Helen O’Leary was born in County Wexford, Ireland, and received her BFA and MFA at the School of the Art Institute of Chicago. Since 1991 she has been a Professor at the School of Visual Arts at Penn State University. O’Leary was recently awarded a John S. Simon Guggenheim Fellowship in Fine Arts, as well as the 2018–19 Rome Prize and Italian Fellowship from The American Academy in Rome. Additional awards include two Pollock-Krasner awards, and a Joan Mitchell Award for painting and sculpture. Exhibitions include the National Gallery of Art, Limerick, Ireland; Glasgow Museum of Art, Glasgow, Scotland; The MAC, Belfast, Northern Ireland; Victorian College of the Arts, Melbourne, Australia; and the American Academy of Arts and Letters, New York, NY. Her work is represented in national and international collections. O’Leary lives and works in New Jersey and Ireland.

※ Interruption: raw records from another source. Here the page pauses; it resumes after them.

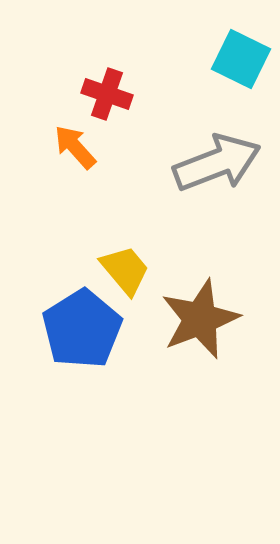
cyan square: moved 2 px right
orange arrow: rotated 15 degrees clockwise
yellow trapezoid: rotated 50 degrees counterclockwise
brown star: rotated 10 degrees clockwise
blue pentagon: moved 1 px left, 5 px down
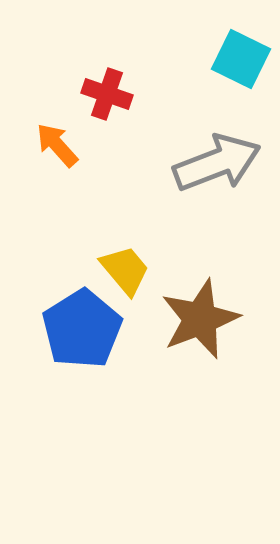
orange arrow: moved 18 px left, 2 px up
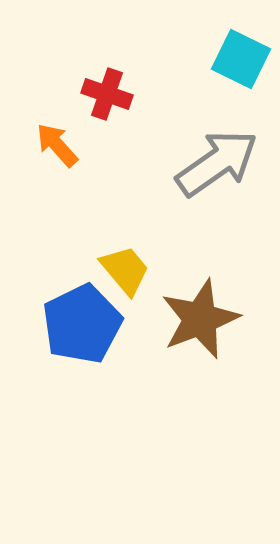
gray arrow: rotated 14 degrees counterclockwise
blue pentagon: moved 5 px up; rotated 6 degrees clockwise
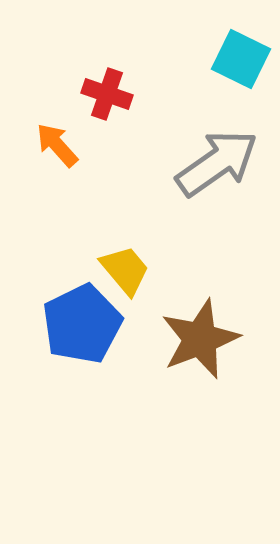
brown star: moved 20 px down
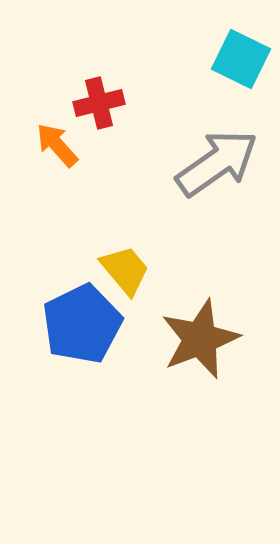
red cross: moved 8 px left, 9 px down; rotated 33 degrees counterclockwise
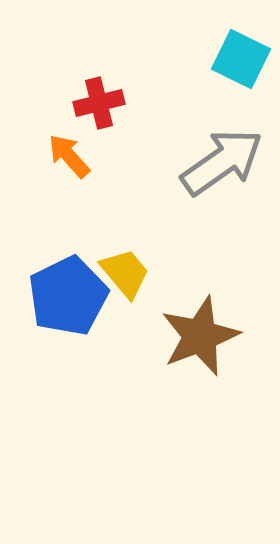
orange arrow: moved 12 px right, 11 px down
gray arrow: moved 5 px right, 1 px up
yellow trapezoid: moved 3 px down
blue pentagon: moved 14 px left, 28 px up
brown star: moved 3 px up
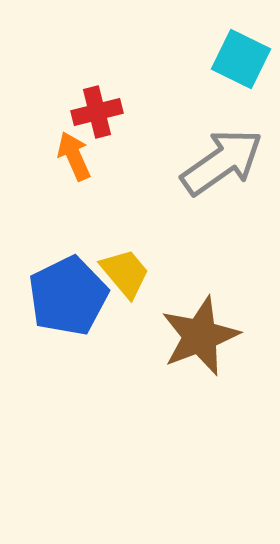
red cross: moved 2 px left, 9 px down
orange arrow: moved 5 px right; rotated 18 degrees clockwise
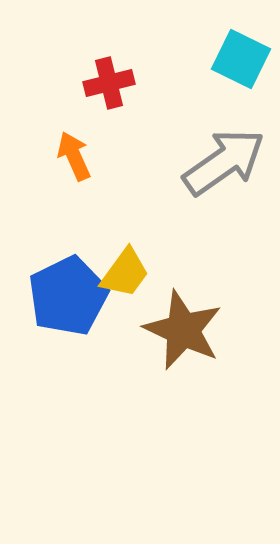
red cross: moved 12 px right, 29 px up
gray arrow: moved 2 px right
yellow trapezoid: rotated 76 degrees clockwise
brown star: moved 17 px left, 6 px up; rotated 26 degrees counterclockwise
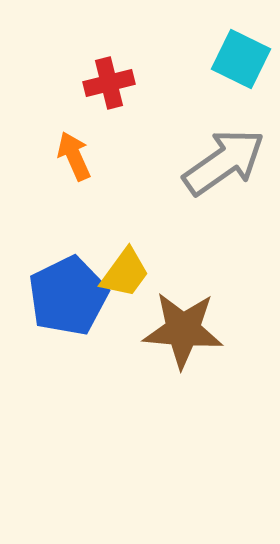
brown star: rotated 20 degrees counterclockwise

Cornelia Schulz has honed her skills in small format paintings of complex shape and color over many decades. Studying sculpture at Los Angeles County Art Institute in the 1950’s, Schulz learned 3-D modeling techniques in steel and wood which proved important in subsequent years. Her altered rectilinear shapes are hand built wood supports, stretched with canvas. Using a knife, Schulz slices and swirls paint into a complex brew of color, gestural oppositions and hair raising improbabilities. The paintings while clearly 2-D, hold the viewers attention as sculptural objects of unerring integrity, a unique distillation of intent and accident only a master can impart.
Cornelia Schulz is an important Northern California painter and educator who has influenced generations of artists. Her paintings are included in national and international collections. Schulz is Professor Emeritus at the University of California, Davis, where she taught for 30 years and twice chaired the Fine Art Department. She is currently on view in Way Bay 2 at the University of California, Berkeley Art Museum through September 2, 2018.